- Estratto del documento -
LA STORIA DELL’OROLOGERIA Abate inizia a Torino nel 1920, quando il capostipite Michele inizia l’attività in proprio per arrivare in seguito a ricevere il titolo di Fornitore di Sua Altezza Reale il Principe di Piemonte. Già all’inizio degli anni ’30 le sue creazioni erano distribuite in molte prestigiose gioiellerie italiane. Poi sarà il caso a metterci lo zampino: mentre era in viaggio per lavoro, gli si presenta l’opportunità di acquisire un prestigioso negozio a Sanremo davanti al Casinò: da quel momento in poi il punto vendita di Corso Imperatrice 3 sarà il suo biglietto da visita.

Oggi, rivenditore ufficiale di importanti marche sia dell’orologeria che della gioielleria, è conosciuto ben oltre i suoi confini geografici per essere uno storico ed apprezzato concessionario Patek Philippe. Abbiamo incontrato Michele Abate (nipote del fondatore) in una Sanremo estiva e piena di turisti, scoprendo un vero appassionato del mondo delle lancette, ma anche del rock degli anni ’60 e ‘70.

Abate, oltre un secolo di storia: onore oppure onere?

«Tutti e due, perché non esiste un onore senza un onere: c’è il piacere e la soddisfazione di aver raggiunto questo traguardo ma anche le aspettative che i clienti hanno nei nostri confronti.»

Quanto è cambiato il mondo dell’orologeria durante questo secolo di storia? (sorridendo) «Non ero presente all’inaugurazione del primo negozio, dove peraltro veniva venduta esclusivamente della gioielleria che mio nonno disegnava e realizzava. La parte orologiera, divenuta fondamentale proprio con il mio arrivo in azienda alla fine degli anni ‘70, è decisamente cambiata in quest’ultimo mezzo secolo, passando dall’iniziale concezione di “strumento” a quella odierna di prezioso complemento della vita quotidiana.»

Quando avvenne di preciso il passaggio alle lancette? «Se vogliamo essere precisi, già negli anni ’50 mio nonno scoprì e credette nel marchio Rolex, iniziandolo a proporre nel negozio qui di Sanremo. Personalmente gli orologi mi intrigavano ben più dei gioielli.»

Che cosa la colpì del mondo dell’orologeria?

«Come già detto, arrivai in negozio all’inizio degli anni ’70. In quell’epoca l’orologeria era ancora un mondo di nicchia, non era certo così pop come viene sentita oggi. Mi incuriosivano questi “gioielli meccanici”, che venivano costruiti da aziende con una lunga storia alle spalle, capace di affascinare personaggi celebri del mondo dello spettacolo e del jet-set.»

Non era come il mercato odierno.

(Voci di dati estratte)
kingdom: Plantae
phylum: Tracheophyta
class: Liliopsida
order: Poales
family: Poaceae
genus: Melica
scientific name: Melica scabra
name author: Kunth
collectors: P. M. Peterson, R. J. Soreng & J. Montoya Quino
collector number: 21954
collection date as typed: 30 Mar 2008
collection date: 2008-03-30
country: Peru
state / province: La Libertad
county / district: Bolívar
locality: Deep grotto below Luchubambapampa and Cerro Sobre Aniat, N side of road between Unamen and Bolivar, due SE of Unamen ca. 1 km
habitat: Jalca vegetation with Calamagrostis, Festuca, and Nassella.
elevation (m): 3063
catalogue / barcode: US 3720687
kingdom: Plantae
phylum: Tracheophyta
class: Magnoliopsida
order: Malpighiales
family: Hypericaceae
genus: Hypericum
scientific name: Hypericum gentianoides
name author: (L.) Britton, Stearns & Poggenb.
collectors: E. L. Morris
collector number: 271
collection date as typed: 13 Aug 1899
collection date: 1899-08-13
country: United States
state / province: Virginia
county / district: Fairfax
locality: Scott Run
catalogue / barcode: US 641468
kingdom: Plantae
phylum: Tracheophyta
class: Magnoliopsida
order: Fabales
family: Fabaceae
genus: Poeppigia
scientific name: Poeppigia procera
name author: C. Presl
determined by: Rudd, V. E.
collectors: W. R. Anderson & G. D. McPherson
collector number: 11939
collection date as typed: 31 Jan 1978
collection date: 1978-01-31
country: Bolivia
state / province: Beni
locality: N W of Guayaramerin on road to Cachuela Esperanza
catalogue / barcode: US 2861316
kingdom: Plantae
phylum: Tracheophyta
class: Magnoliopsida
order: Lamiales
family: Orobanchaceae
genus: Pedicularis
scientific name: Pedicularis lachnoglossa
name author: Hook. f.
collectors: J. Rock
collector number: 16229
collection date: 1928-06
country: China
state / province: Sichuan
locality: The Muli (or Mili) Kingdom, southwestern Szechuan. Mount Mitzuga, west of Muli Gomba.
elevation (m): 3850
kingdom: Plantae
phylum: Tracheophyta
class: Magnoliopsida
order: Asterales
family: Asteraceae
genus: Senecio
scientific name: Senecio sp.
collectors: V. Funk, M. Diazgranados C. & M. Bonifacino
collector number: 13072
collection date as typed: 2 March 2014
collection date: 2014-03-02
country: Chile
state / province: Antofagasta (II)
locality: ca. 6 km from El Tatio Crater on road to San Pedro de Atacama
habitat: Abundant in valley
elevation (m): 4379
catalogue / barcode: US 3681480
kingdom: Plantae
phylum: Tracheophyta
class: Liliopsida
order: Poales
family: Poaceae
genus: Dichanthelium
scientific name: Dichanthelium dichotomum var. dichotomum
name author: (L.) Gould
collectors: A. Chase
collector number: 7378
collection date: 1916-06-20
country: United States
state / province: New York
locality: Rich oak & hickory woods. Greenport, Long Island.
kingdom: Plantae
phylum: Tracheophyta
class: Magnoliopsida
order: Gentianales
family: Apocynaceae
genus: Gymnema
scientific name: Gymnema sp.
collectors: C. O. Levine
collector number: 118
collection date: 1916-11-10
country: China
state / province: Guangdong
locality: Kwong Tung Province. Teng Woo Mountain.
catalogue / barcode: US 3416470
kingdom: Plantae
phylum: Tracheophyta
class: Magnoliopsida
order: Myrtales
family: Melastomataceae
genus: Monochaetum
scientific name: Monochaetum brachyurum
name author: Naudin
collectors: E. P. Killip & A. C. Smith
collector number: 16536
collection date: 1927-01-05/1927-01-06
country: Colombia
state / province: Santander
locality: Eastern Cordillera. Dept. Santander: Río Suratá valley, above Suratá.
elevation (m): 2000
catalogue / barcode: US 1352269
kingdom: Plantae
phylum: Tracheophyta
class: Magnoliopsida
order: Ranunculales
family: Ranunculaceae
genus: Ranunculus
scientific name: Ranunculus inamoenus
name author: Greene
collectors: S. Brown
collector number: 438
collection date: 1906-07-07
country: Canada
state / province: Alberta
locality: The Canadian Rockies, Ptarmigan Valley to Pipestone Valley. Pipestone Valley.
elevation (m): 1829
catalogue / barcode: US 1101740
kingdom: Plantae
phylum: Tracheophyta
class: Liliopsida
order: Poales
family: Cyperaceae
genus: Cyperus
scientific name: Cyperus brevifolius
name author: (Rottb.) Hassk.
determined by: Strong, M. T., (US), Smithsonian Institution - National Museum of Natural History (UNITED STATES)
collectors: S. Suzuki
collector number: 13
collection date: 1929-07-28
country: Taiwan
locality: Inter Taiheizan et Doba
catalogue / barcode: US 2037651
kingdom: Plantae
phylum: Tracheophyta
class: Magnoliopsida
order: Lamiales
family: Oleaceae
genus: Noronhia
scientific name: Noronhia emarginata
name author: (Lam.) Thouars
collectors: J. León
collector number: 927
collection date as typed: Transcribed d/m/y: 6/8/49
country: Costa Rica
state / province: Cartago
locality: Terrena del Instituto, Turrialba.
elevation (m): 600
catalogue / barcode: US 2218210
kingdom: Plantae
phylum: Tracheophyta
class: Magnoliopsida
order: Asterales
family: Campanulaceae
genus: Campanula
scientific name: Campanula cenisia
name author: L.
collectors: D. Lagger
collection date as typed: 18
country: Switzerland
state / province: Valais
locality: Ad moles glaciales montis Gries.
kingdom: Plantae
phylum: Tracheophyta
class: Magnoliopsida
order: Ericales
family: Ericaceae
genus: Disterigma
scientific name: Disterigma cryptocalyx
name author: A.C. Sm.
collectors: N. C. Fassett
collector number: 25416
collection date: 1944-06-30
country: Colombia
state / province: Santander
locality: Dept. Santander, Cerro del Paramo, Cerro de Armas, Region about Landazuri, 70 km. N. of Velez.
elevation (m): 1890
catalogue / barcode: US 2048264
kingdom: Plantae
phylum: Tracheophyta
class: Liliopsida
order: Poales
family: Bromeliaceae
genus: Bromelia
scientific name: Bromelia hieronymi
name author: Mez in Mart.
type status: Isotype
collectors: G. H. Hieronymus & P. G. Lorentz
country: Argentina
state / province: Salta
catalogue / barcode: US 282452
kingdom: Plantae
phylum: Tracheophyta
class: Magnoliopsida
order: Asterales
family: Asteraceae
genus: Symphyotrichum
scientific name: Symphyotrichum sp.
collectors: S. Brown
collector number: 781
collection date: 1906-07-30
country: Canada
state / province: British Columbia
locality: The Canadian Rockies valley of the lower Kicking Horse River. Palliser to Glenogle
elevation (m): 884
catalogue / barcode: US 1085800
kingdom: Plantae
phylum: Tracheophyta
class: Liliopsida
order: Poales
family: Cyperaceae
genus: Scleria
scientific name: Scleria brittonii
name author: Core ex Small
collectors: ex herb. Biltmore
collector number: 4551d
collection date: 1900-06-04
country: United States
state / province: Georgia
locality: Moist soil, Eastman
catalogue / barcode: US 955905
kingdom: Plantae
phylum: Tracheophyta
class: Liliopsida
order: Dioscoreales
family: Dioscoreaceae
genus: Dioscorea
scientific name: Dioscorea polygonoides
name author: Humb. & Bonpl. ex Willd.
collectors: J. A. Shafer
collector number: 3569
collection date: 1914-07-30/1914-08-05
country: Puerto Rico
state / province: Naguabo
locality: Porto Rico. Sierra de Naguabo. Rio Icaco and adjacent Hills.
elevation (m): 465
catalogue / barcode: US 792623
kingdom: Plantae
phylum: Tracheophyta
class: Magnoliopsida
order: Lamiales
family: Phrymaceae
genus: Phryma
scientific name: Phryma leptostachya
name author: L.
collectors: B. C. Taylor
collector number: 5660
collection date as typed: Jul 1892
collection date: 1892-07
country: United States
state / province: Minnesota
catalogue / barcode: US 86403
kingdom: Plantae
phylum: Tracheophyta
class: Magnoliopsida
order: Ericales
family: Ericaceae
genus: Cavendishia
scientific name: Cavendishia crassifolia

- Consegna A -
Nel brano sull'orologeria Abate, a quale indirizzo di Sanremo si trova il punto vendita?
- Consegna B -
Ricopia dal brano sull'orologeria Abate il passo che va da "Oggi, rivenditore ufficiale" fino a "anni ’60 e ‘70." incluso.

- La tua soluzione A -
In Corso Imperatrice 3, davanti al Casinò.

- La tua soluzione B -
Oggi, rivenditore ufficiale di importanti marche sia dell’orologeria che della gioielleria, è conosciuto ben oltre i suoi confini geografici per essere uno storico ed apprezzato concessionario Patek Philippe. Abbiamo incontrato Michele Abate (nipote del fondatore) in una Sanremo estiva e piena di turisti, scoprendo un vero appassionato del mondo delle lancette, ma anche del rock degli anni ’60 e ‘70.